Женщина открыла глаза, заметила де Байе и смутилась. Она опустила младенца в корзину и поднялась, нервно вытирая руки о замызганный передник. Из-под её серого чепца торчали грязные спутанные волосы, которые она попыталась пригладить рукой.
— Не знал, что ты родила ещё одного ребёнка, Николь, — сказал Пьер.
— Четыре месяца назад, господин де Байе, — ответила она, отводя глаза.
— Расскажи этой девушке свою историю, Николь. Я заплачу, — Пьер положил деньги рядом с котелком с остатками пригоревшего варева и вышел.
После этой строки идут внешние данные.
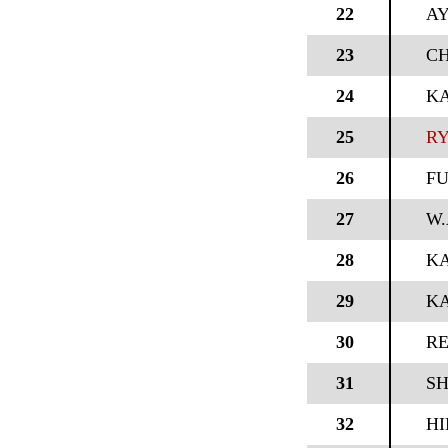
22
AY
23
CH
24
KA
25
RY
26
FU
27
W
28
KA
29
KA
30
RE
31
SH
32
HI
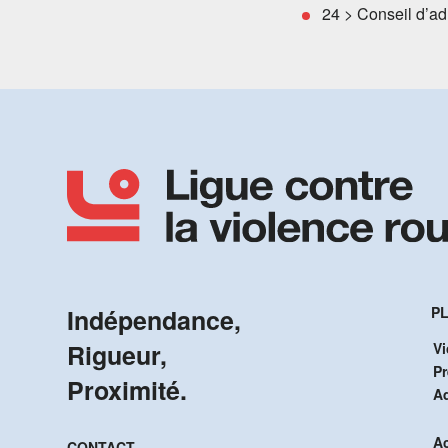
24 > Conseil d’ad
Indépendance,
PL
Rigueur,
Vi
P
Proximité.
A
Ac
CONTACT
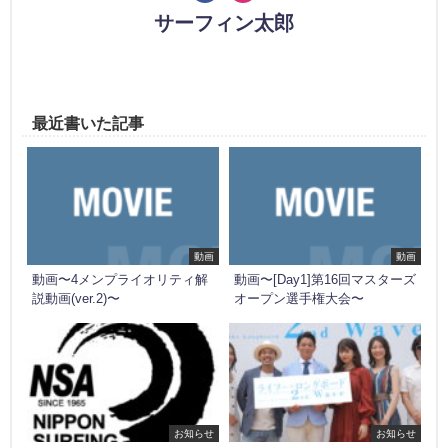
サーフィン太郎
最近書いた記事
動画
動画
動画〜4メンプライオリティ解
動画〜[Day1]第16回マスターズ
説動画(ver.2)〜
オープン選手権大会〜
お知らせ
お知らせ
— Я не знаю, госпожа, что вам интересно, — сказала Николь, часто хлопая глазами. — Я родилась в семье дворянина, у нас был дом и земли, которые приносили небольшой доход. В шестнадцать лет меня выдали замуж за одного господина, которого я не любила, но мой отец остро нуждался в деньгах и рассчитывал тем самым поправить своё положение. После венчания оказалось, что и супруг женился на мне с той же целью. Отец и муж принялись выяснять отношения, обвиняя друг друга в корысти и обмане, дело закончилось оскорблениями, в ход пошли шпаги. Отец был заколот на месте, а супруг скончался от ран через три дня… Очень скоро появились кредиторы, которые лишили меня всего имущества. И в этот ужасный момент я встретила господина де Байе. Он был добр ко мне. И если вы пришли с ним, то, вероятно, знаете, чем он занимается?
Кристель кивнула.
— Первое время мне это нравилось. Это было игрой: проследить, узнать, очаровать. Интриги, деньги и приключения — разве это не мечта? Но в один прекрасный день мне надоело. Я сказала ему, что отхожу от дел. Что мы занимаемся плохими вещами, что мне нужна семья и чистая совесть.
— И он отпустил вас?
— Да. Но прежде дал день на раздумья. Он сказал: «Послушай, милашка, совесть — это прекрасно, но, увы, в нашем мире она не стоит ни гроша, а пути назад не будет. Ты не делаешь ничего предосудительного, ты не грабишь людей на больших дорогах, не продаёшь своё тело, не обманываешь монахинь. Во все времена политика вела беспощадную игру, но ты можешь выбирать сторону и противника. При этом правил нет, но всё честно и бесчестно одновременно». Я выбрала счастье и спокойствие.
— Сейчас вы счастливы и спокойны?
Лицо Николь болезненно скривилось, глаза наполнились слезами.
— Я очень несчастна, госпожа, очень. Но теперь ничего не изменить. Я представляла свою жизнь иначе, но представления о жизни и сама жизнь — это разные вещи. Думала, что стану чище, а вынуждена жить в грязи… — Николь зарыдала.
Кристель не решилась утешить её и спешно покинула комнату.
Де Байе чертил что-то концом трости в дорожной пыли. Он поднял голову и улыбнулся Кристель, зачеркнув рисунок.
— Я должна была что-то понять из истории Николь? — спросила Кристель, когда они сели в карету.
— Непременно. Но ты бестолковая, моя дорогая, а потому я скажу сам: тебе выпал шанс провести жизнь нескучно. Не уподобляйся Николь, не меняй алмаз на горсть шелухи от тыквенных семечек.